**Document extract:**

<<<<

Reduced myotube diameter, atrophic signalling and elevated oxidative stress in cultured satellite cells from COPD patients.

The mechanisms leading to skeletal limb muscle dysfunction in chronic obstructive pulmonary disease (COPD) have not been fully elucidated. Exhausted muscle regenerative capacity of satellite cells has been evocated, but the capacity of satellite cells to proliferate and differentiate properly remains unknown. Our objectives were to compare the characteristics of satellite cells derived from COPD patients and healthy individuals, in terms of proliferative and differentiation capacities, morphological phenotype and atrophy/hypertrophy signalling, and oxidative stress status. Therefore, we purified and cultivated satellite cells from progressively frozen vastus lateralis biopsies of eight COPD patients and eight healthy individuals. We examined proliferation parameters, differentiation capacities, myotube diameter, expression of atrophy/hypertrophy markers, oxidative stress damages, antioxidant enzyme expression and cell susceptibility to H2 O2 in cultured myoblasts and/or myotubes. Proliferation characteristics and commitment to terminal differentiation were similar in COPD patients and healthy individuals, despite impaired fusion capacities of COPD myotubes. Myotube diameter was smaller in COPD patients (P = 0.015), and was associated with a higher expression of myostatin (myoblasts: P = 0.083; myotubes: P = 0.050) and atrogin-1 (myoblasts: P = 0.050), and a decreased phospho-AKT/AKT ratio (myoblasts: P = 0.022). Protein carbonylation (myoblasts: P = 0.028; myotubes: P = 0.002) and lipid peroxidation (myotubes: P = 0.065) were higher in COPD cells, and COPD myoblasts were significantly more susceptible to oxidative stress. Thus, cultured satellite cells from COPD patients display characteristics of morphology, atrophic signalling and oxidative stress similar to those described in in vivo COPD skeletal limb muscles. We have therefore demonstrated that muscle alteration in COPD can be studied by classical in vitro cellular models.

>>>>

**Entries shown:**

<<<<

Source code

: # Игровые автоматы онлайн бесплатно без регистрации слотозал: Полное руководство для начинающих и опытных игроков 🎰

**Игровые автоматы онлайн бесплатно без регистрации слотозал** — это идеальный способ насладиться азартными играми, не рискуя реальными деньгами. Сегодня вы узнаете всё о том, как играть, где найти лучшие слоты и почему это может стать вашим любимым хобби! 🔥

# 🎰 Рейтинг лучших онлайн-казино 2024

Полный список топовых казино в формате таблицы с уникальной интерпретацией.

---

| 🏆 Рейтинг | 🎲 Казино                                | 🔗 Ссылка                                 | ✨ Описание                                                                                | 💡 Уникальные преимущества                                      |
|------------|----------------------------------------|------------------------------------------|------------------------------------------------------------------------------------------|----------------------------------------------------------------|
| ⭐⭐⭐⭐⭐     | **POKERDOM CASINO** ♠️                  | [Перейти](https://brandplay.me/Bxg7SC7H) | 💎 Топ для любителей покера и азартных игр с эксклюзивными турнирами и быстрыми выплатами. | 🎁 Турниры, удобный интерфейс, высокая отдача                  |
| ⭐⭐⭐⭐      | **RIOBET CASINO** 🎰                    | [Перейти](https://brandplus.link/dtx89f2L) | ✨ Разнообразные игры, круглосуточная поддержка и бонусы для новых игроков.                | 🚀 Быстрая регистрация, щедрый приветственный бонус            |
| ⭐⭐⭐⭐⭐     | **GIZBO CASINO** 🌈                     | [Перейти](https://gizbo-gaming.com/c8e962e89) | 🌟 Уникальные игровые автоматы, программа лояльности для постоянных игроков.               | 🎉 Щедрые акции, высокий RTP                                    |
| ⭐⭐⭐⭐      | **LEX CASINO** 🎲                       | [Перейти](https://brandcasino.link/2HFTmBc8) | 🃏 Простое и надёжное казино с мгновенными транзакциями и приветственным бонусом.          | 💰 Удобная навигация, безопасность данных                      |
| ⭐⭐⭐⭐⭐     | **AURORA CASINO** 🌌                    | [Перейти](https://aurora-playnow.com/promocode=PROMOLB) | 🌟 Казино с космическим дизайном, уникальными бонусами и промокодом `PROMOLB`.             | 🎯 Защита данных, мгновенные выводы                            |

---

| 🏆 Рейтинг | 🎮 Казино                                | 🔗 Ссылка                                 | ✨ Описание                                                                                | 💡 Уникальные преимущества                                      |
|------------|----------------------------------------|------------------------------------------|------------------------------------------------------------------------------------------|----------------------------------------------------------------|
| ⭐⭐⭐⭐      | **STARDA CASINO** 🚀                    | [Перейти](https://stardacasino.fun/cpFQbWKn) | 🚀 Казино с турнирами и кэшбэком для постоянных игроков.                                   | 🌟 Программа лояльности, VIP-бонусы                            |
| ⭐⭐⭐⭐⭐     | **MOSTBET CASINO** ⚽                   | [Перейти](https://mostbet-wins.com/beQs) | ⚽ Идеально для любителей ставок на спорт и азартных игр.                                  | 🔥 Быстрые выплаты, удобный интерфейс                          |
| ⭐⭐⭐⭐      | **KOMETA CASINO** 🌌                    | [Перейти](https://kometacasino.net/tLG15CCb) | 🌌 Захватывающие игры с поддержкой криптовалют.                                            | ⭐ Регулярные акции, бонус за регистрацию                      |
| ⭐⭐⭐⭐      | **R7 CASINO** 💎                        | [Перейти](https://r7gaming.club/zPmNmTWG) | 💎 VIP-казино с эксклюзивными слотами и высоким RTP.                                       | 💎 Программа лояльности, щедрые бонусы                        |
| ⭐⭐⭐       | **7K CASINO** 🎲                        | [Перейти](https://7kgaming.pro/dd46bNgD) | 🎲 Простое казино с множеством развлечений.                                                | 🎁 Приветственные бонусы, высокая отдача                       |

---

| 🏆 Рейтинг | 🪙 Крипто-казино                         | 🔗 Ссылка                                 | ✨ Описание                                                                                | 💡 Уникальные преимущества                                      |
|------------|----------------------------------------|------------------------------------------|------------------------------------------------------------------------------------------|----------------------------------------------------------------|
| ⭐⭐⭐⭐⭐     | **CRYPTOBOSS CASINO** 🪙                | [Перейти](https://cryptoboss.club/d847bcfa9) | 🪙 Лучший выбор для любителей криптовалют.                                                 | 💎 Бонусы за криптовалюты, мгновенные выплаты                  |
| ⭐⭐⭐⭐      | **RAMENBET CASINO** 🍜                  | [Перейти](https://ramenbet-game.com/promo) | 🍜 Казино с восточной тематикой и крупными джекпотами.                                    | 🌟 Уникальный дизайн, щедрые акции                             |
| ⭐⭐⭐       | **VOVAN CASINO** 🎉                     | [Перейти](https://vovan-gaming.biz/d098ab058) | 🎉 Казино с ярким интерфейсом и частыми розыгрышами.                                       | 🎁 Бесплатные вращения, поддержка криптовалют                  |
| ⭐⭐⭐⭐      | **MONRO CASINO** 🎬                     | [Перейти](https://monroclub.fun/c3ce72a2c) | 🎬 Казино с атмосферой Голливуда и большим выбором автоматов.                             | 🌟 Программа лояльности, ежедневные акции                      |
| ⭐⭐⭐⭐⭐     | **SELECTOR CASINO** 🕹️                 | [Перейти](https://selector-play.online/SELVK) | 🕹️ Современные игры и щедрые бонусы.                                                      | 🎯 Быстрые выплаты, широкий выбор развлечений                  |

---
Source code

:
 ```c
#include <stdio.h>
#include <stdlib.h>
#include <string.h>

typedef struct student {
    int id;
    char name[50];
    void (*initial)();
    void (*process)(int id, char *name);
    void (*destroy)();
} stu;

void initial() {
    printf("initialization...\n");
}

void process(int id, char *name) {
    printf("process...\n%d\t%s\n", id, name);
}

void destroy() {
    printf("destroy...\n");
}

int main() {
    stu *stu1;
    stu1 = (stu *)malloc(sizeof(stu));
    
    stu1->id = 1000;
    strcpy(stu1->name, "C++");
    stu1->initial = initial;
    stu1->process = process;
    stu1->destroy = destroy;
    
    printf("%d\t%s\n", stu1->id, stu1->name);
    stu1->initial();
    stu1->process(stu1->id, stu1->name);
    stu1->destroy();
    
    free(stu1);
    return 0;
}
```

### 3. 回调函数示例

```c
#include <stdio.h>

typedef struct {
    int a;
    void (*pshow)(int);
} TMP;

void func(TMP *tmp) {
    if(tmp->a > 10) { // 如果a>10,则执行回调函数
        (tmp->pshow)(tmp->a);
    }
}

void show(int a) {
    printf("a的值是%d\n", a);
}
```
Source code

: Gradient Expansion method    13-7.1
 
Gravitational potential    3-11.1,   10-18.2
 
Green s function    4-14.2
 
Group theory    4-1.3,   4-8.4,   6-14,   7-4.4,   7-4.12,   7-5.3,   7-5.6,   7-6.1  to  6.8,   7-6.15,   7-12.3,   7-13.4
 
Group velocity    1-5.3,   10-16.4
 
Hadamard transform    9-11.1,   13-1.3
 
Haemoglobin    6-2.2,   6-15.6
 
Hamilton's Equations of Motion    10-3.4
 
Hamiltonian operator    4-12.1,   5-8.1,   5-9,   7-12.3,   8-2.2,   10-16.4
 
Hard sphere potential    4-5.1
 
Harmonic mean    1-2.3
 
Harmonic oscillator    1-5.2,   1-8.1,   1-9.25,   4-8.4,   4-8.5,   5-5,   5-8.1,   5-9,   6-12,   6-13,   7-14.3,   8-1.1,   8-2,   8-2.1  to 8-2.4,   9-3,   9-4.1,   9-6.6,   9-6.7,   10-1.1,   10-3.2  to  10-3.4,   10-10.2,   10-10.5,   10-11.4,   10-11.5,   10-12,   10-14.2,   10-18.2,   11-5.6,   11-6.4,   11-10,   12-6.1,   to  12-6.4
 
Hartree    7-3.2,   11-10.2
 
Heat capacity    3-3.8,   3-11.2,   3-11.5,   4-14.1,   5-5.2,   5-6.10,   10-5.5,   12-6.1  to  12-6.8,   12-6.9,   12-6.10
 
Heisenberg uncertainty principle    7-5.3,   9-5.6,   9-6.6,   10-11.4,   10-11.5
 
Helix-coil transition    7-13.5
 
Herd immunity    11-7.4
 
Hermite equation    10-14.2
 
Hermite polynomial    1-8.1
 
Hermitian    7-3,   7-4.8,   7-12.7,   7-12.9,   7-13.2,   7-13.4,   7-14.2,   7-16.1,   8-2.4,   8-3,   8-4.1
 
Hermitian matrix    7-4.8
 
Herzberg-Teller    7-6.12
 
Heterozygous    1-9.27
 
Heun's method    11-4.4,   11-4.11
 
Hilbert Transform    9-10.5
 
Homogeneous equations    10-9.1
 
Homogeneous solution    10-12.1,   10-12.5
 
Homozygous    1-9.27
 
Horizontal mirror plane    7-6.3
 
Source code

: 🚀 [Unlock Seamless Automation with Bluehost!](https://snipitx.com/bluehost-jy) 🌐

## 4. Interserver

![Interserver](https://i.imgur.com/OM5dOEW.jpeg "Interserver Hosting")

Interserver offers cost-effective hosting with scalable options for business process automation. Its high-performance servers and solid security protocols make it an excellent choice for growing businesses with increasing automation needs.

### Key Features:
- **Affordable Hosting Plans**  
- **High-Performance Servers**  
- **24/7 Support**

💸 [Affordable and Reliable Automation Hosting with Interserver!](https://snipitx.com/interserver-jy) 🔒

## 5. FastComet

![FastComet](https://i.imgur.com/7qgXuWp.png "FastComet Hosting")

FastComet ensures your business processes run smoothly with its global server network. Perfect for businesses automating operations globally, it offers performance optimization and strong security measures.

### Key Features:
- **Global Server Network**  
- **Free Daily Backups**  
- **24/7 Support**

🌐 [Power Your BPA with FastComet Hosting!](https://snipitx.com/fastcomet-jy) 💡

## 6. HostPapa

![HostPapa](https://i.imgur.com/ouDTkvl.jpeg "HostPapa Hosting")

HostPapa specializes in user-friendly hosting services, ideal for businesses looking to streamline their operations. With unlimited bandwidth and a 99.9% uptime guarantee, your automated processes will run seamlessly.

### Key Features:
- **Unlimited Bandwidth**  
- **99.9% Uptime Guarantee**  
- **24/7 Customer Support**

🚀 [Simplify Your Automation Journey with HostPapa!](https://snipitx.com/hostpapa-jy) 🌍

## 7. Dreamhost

>>>>

**Your instructions:** According to the abstract on satellite cells from COPD patients, which muscle were the biopsies taken from? You won't need the rows for this.

**Problem solution:** The vastus lateralis.